Hand Therapy helps patients with Rheumatoid Arthritis achieve significant improvements in hand function
Treating patients with rheumatoid arthritis improved dramatically since introduction of the first biologic agent, etanercept (Enbrel). However, adjunctive modalities, such as hand exercises and occupational therapy, which were used aggressively by rheumatologists in the pre-biologic era, are no longer used extensively.

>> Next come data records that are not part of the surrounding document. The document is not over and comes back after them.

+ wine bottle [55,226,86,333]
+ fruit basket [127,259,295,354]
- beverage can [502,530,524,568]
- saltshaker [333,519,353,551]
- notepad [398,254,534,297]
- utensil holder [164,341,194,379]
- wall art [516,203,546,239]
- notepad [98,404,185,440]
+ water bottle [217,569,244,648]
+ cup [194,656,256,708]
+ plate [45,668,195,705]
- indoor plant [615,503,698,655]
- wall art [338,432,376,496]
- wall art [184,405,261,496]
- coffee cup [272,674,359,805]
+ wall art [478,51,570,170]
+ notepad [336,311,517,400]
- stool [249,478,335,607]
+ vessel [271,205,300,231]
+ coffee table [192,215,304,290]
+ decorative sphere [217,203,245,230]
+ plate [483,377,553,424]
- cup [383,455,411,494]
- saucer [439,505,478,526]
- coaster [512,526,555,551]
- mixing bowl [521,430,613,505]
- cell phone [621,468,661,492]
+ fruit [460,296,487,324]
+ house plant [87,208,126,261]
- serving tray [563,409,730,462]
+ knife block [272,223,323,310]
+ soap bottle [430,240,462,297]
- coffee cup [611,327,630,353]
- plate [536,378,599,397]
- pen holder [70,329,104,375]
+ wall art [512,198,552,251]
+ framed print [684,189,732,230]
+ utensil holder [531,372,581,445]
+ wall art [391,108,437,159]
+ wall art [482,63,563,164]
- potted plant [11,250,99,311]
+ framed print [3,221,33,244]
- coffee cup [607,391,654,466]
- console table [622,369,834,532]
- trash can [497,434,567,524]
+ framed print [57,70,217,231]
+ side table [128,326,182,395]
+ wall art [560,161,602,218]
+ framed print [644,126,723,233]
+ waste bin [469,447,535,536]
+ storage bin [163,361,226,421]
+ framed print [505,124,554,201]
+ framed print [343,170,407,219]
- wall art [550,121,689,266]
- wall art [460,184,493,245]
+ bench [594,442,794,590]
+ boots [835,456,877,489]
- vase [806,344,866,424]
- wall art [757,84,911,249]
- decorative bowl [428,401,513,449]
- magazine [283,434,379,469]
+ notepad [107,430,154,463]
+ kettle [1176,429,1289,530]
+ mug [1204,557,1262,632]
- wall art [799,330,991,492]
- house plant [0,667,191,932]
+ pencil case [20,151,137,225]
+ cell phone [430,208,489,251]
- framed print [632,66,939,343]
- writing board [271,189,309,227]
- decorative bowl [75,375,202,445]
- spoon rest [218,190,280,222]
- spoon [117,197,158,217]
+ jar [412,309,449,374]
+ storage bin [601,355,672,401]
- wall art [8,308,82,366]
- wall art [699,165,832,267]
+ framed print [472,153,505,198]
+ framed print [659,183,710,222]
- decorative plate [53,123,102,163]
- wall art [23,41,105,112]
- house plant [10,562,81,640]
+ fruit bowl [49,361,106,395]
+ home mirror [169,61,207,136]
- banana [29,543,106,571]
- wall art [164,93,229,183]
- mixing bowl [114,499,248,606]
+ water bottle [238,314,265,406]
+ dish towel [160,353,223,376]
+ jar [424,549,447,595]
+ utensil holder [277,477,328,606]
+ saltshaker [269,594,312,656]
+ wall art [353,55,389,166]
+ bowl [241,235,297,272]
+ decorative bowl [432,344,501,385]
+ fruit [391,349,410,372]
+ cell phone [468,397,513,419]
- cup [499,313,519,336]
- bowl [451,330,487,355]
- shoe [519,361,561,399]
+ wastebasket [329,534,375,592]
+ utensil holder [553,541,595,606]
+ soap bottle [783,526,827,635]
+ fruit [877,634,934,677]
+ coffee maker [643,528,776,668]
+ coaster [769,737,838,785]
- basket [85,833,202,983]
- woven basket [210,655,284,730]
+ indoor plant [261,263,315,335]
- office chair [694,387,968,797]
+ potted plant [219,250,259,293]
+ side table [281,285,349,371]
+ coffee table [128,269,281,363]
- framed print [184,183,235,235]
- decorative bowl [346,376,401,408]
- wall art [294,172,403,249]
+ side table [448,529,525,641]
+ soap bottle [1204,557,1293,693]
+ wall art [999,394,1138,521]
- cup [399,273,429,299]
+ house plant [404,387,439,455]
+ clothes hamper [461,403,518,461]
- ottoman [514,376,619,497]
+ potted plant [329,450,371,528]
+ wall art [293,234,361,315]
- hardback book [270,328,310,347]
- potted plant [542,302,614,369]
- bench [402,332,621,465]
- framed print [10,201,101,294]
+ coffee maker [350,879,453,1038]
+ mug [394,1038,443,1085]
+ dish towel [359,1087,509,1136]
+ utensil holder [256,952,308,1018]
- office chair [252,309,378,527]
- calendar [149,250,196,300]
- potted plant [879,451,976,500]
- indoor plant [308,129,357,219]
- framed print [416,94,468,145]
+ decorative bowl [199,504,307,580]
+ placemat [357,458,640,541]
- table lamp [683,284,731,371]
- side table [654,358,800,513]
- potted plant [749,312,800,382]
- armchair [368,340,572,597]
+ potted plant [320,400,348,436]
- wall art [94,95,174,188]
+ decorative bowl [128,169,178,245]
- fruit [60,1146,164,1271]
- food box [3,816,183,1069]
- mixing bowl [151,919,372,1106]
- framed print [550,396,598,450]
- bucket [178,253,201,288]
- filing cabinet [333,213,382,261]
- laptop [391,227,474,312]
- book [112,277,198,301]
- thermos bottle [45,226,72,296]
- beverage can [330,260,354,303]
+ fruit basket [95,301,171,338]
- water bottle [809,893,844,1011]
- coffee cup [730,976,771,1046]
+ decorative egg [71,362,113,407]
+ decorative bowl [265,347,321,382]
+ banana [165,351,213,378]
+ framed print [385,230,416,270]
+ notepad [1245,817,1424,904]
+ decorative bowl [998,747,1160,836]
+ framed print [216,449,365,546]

In this multicenter study, researchers evaluated 490 U.K. patients who had received stable medical regimens for ≥3 months. Patients were randomized to usual care or to usual care plus a hand-strengthening and hand-exercise program. The intervention involved six sessions with a therapist who promoted patient-directed goal-setting and instructed participants in mobility and strength-and-endurance exercises that were to be performed at home daily. At 4 and 12 months, the exercise group achieved significant improvements in overall hand function, activities of daily living, satisfaction, and confidence to self-manage symptoms (especially in the first 4 months), compared with the usual-care group.
An editorialist notes that the feasibility of strengthening regimens for RA patients has been questioned. In this U.K. study, only 20% of patients were receiving biologic disease-modifying antirheumatic drugs (DMARDs); in many U.S. centers, at least twice that percentage receives DMARDs. However, appropriate hand therapy should become more of a standard of care, even in the U.S., as it provides clear benefits at marginal cost.